## [TEXTAUSZUG]
========================
"Tatort: Der Stelzenmann": Entführung und ein psychologische Rätsel










Im neuen "Tatort: Der Stelzenmann" müssen Odenthal (Ulrike Folkerts) und Stern (Lisa Bitter) einen entführten Jungen finden. Dabei stoßen sie auf einen ähnlichen alten Fall. Die Figur des Stelzenmanns bleibt rätselhaft.
Der achtjährige Paul wird im Ludwigshafener "Tatort: Der Stelzenmann" auf offener Straße entführt. Die alte Nachbarin, die das aufgeweckte Kind gut kennt, beobachtet noch, wie der Junge in einen schwarzen Wagen gezerrt wird. Danach wird sie von selbigem brutal überfahren. Mit den verzweifelten Eltern (Lisa Hofer, Reza Brojerdi) warten die Ludwigshafener Ermittlerinnen Lena Odenthal (Ulrike Folkerts) und Johanna Stern (Lisa Bitter) darauf, dass eine Lösegeldforderung eingeht. Als diese endlich kommt, scheint sie sich als ein Ablenkungsmanöver zu entpuppen: Paul bleibt ohne konkrete Forderung der Entführer verschollen.
Die Kommissarinnen stoßen auf einen neun Jahre zurückliegenden Fall, der ähnlich gelagert war. Der mittlerweile 18-jährige Swen (Samuel Benito) wurde in Pauls Alter entführt und ohne Forderungen nach längerer Gefangenschaft freigelassen. Leider konnte er danach kaum etwas über seine Zeit bei den Entführern erzählen. Gelingt es Odenthal und Stern, den bisweilen merkwürdig agierenden jungen Mann ins Boot zu holen, um endlich eine Spur zum vermissten Paul zu finden?
========================
## [GESPEICHERTE DATEN]

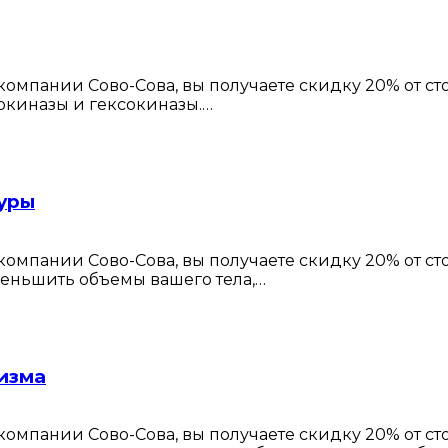
омпании Сово-Сова, вы получаете скидку 20% от с
кокиназы и гексокиназы.…
гуры
омпании Сово-Сова, вы получаете скидку 20% от с
уменьшить объемы вашего тела,…
изма
омпании Сово-Сова, вы получаете скидку 20% от с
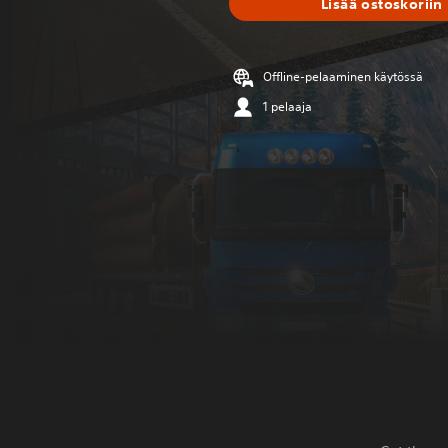
Lisää ostoskoriin
Offline-pelaaminen käytössä
1 pelaaja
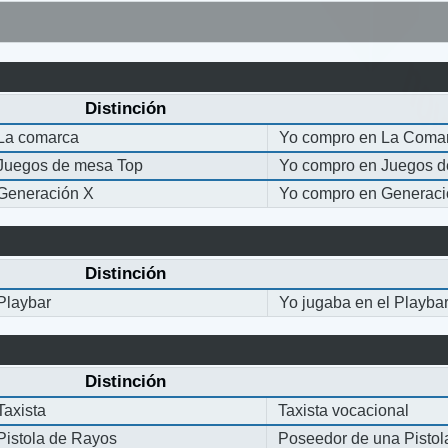
Distinción
La comarca
Yo compro en La Coma
Juegos de mesa Top
Yo compro en Juegos 
Generación X
Yo compro en Generaci
Distinción
Playbar
Yo jugaba en el Playba
Distinción
Taxista
Taxista vocacional
Pistola de Rayos
Poseedor de una Pisto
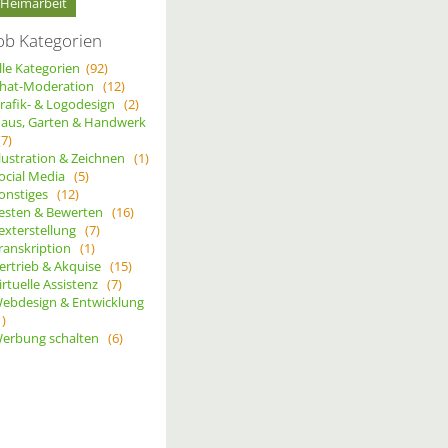
Heimarbeit
ob Kategorien
lle Kategorien
(92)
hat-Moderation
(12)
rafik- & Logodesign
(2)
aus, Garten & Handwerk
(7)
llustration & Zeichnen
(1)
ocial Media
(5)
onstiges
(12)
esten & Bewerten
(16)
exterstellung
(7)
ranskription
(1)
ertrieb & Akquise
(15)
irtuelle Assistenz
(7)
ebdesign & Entwicklung
1)
erbung schalten
(6)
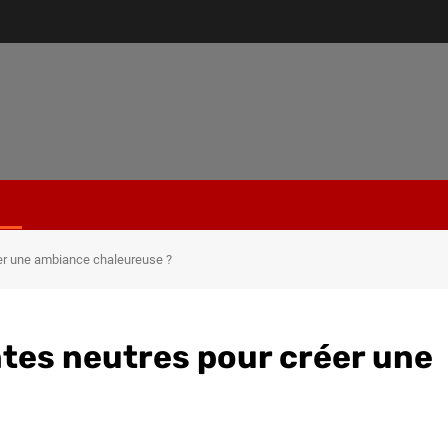
éer une ambiance chaleureuse ?
ntes neutres pour créer une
========================
## [ZIEL DER ÜBUNG]
Geben Sie aus dem Textauszug über den „Tatort: Der Stelzenmann“ den Abschnitt wörtlich wieder, der mit den Worten „Der achtjährige Paul“ beginnt und mit „der Entführer verschollen.“ endet.

## [DIE LÖSUNG]
Der achtjährige Paul wird im Ludwigshafener "Tatort: Der Stelzenmann" auf offener Straße entführt. Die alte Nachbarin, die das aufgeweckte Kind gut kennt, beobachtet noch, wie der Junge in einen schwarzen Wagen gezerrt wird. Danach wird sie von selbigem brutal überfahren. Mit den verzweifelten Eltern (Lisa Hofer, Reza Brojerdi) warten die Ludwigshafener Ermittlerinnen Lena Odenthal (Ulrike Folkerts) und Johanna Stern (Lisa Bitter) darauf, dass eine Lösegeldforderung eingeht. Als diese endlich kommt, scheint sie sich als ein Ablenkungsmanöver zu entpuppen: Paul bleibt ohne konkrete Forderung der Entführer verschollen.